Felicity frowned and got closer to the photograph to inspect it. “That’s Bethany Albright, absolutely,” she breathed. “I was a little bit younger than her. But that’s the same teenager I remember traipsing up and down Main Street with her older sister, Veronica.”

Maya’s heartbeat quickened. She wished there had been video footage of that so she could watch Bethany and Veronica glide hand-in-hand along the sidewalk, perhaps flirting with boys or looking in shop windows.

“We were wondering if maybe this was Veronica’s baby?” Maya went on. “Veronica would have been eighteen or nineteen when this photo was taken. Maybe she had a baby who died young?”

Felicity removed her glasses and rubbed her eyes. After a long pause, she sighed. “I never heard of any baby born to an Albright in 1971.”

Maya felt deflated. If Felicity didn’t know, it was probable that nobody in Hollygrove did.

“It could be a cousin’s child?” Phoebe suggested.

Felicity shrugged. “I never knew much about the Albright cousins. It very well could be.”

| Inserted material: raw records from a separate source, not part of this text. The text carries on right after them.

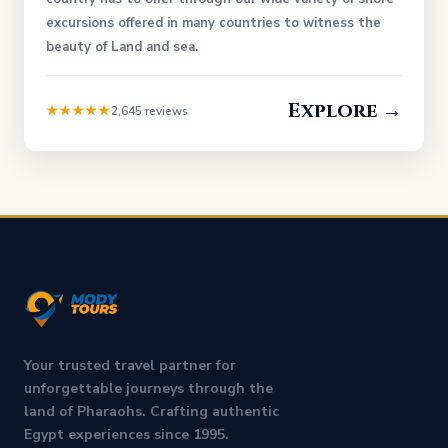
excursions offered in many countries to witness the
beauty of Land and sea.
Explore →
★★★★★
2,645 reviews
Your trusted travel partner for
unforgettable journeys through the
land of Pharaohs. Crafting authentic
Egypt experiences since 1995.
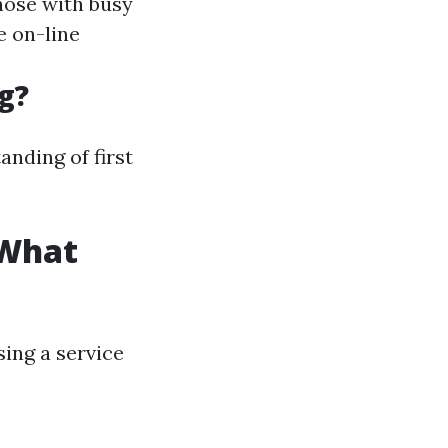
those with busy
e on-line
g?
anding of first
 What
ing a service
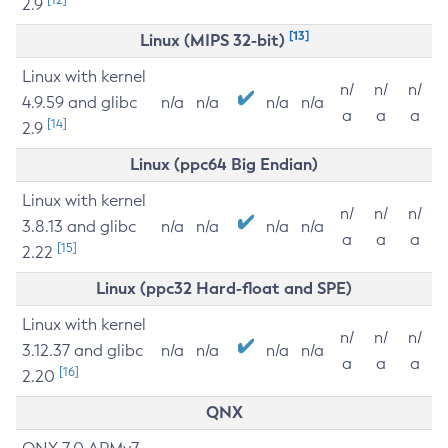
2.9
[13]
Linux (MIPS 32-bit)
Linux with kernel
n/
n/
n/
4.9.59 and glibc
n/a
n/a
n/a
n/a
a
a
a
[14]
2.9
Linux (ppc64 Big Endian)
Linux with kernel
n/
n/
n/
3.8.13 and glibc
n/a
n/a
n/a
n/a
a
a
a
[15]
2.22
Linux (ppc32 Hard-float and SPE)
Linux with kernel
n/
n/
n/
3.12.37 and glibc
n/a
n/a
n/a
n/a
a
a
a
[16]
2.20
QNX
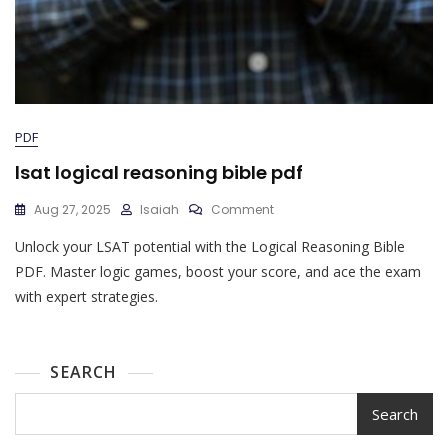
PDF
lsat logical reasoning bible pdf
On
Aug 27, 2025
Isaiah
Comment
Lsat
Unlock your LSAT potential with the Logical Reasoning Bible
Logical
Reasoning
PDF. Master logic games, boost your score, and ace the exam
Bible
with expert strategies.
Pdf
SEARCH
Search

Phoebe and Maya made brief eye contact. Maya put the photograph away as Felicity buzzed back toward the other side of the kitchen and poured them two mugs of coffee, insisting they stay for a little while. They couldn’t refuse.

In the living room, Tom peppered Maya with more questions about her hunt for the heirloom necklace. “If you can’t find it, will your aunt still let you keep the mansion?”

“Mr. DeWitt said as long as I plan the Christmas Festival, I can keep the mansion,” Maya said. “If I don’t find the heirloom necklace, I suppose I’ll have to sell the place.”

“Or run it like a hotel,” Phoebe said, echoing a thought Maya had already had.

“How exciting!” Felicity said. “I can show you the ropes on that.”

Maya’s heart fluttered. “Maybe I can get Winnie and Tom to stay in Hollygrove and work at the hotel?”

“Hollygrove is almost Hollywood,” Phoebe joked.

“Very close,” Tom agreed, smiling. He glanced at Winnie lovingly and added, “But Winnie and I are getting back on the road soon.”

“I’m done traveling alone for a while,” Winnie said wistfully. “Tom convinced me to go south for the winter.”

“South for the winter; Europe for the summer,” Tom affirmed, puffing his chest out.